Playing into Batman’s noir appeal while remaining kid-friendly, it also maintains a certain decorum absent from subsequent – and concurrent – movie adaptations. It certainly has none of the camp excesses of the much-maligned Joel Schumacher films, and neither is it particularly close in tone to the comparatively toned down Tim Burton opening salvos.

That’s not to say it doesn’t have a flair for the theatrical ­– just wrap your ears around Shirley Walker’s theme tune for a rousing introduction to this inspiring labour of love.

1) Batman Returns (1992)

Feline fling: Michelle Pfeiffer and Michael Keaton in Batman Returns

Feline fling: Michelle Pfeiffer and Michael Keaton in Batman Returns

Nolan gets all the accolades and Schumacher gets all the hate, but it’s Tim Burton’s second (and final) sequel to his soujourn in Gotham that stays with me to this day – to the point that I re-watch it every Christmas (the period in which the film is set, all the better to amplify its Gothic excess).

It is the only Batman film in the franchise that takes on the core absurdity of the DC Comics character and runs with it.

But it doesn’t run with it in the same way that Burton’s successor Joel Schumacher ran with it; turning it into a camp carnival of steel bat-nipples and shiny gadgets and architecture. In pitting Bruce Wayne/Batman against the double-menace of feral jewel thief Selina Kyle/Catwoman (the never-sexier Michelle Pfeiffer) and the orphaned freak-cum-underground mobster Oswald Cobblepot/The Penguin (the never-uglier Danny De Vito), Burton showed that he understood the inner workings of Batman and his rogues’ gallery.

It’s about watching mad people in costumes tearing each other apart (which is as far as you can get from the moralistic, dead-serious drama-thrillers of the latter-day Christopher Nolan trilogy).

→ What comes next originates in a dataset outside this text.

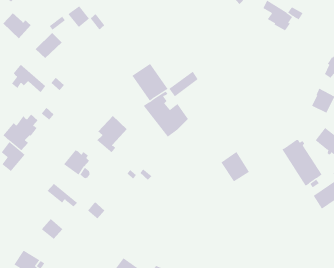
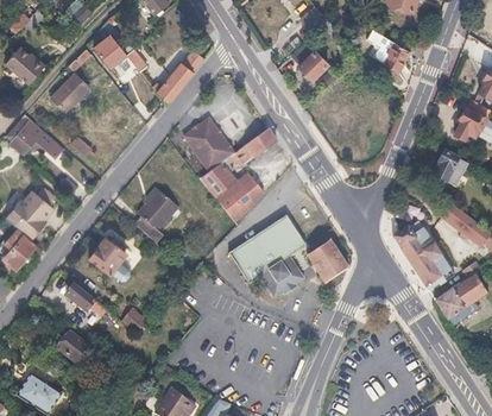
building: none -> [299,42,328,80]
building: none -> [151,50,203,105]
building: none -> [228,216,305,298]

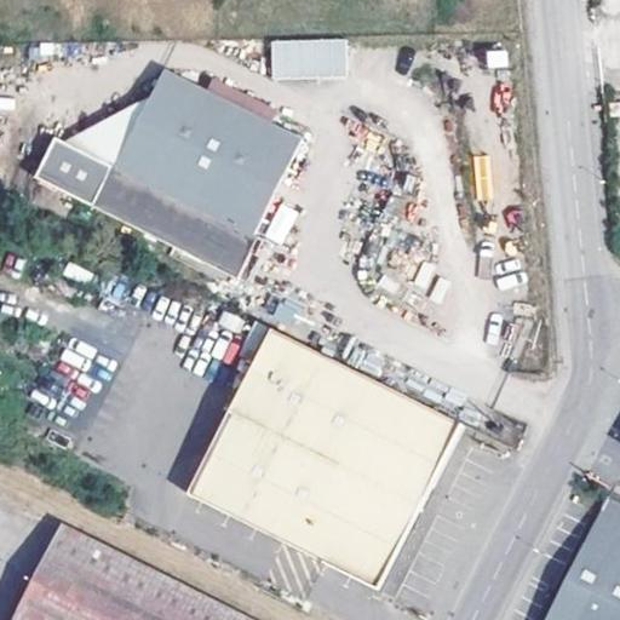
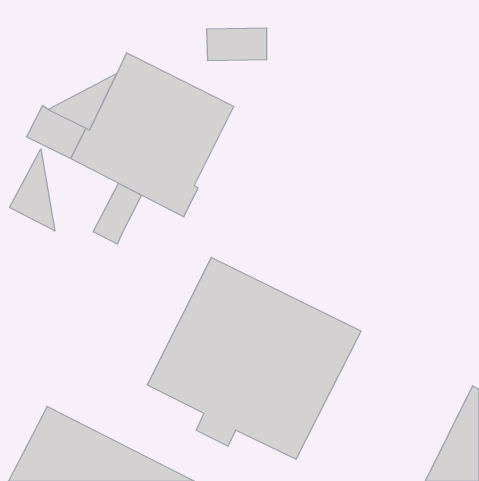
building: none -> [10,149,55,231]
building: none -> [93,183,142,244]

The snowy pall of Christmas time over Gotham city only reinforces the stylistically-heightened panorama: a truly Gothic sight if there ever was one, and a more than apt rehearsal for that other Burton-sponsored classic, The Nightmare Before Christmas (1993).

*This, incidentally, remains the ultimate litmus test for me when it comes to deciding what is a ‘favourite’ – particularly in this day and age when daisy-chain social media gimmicks keep requesting us to make a favourite list of this or that. If you truly love something, you’ll keep coming back.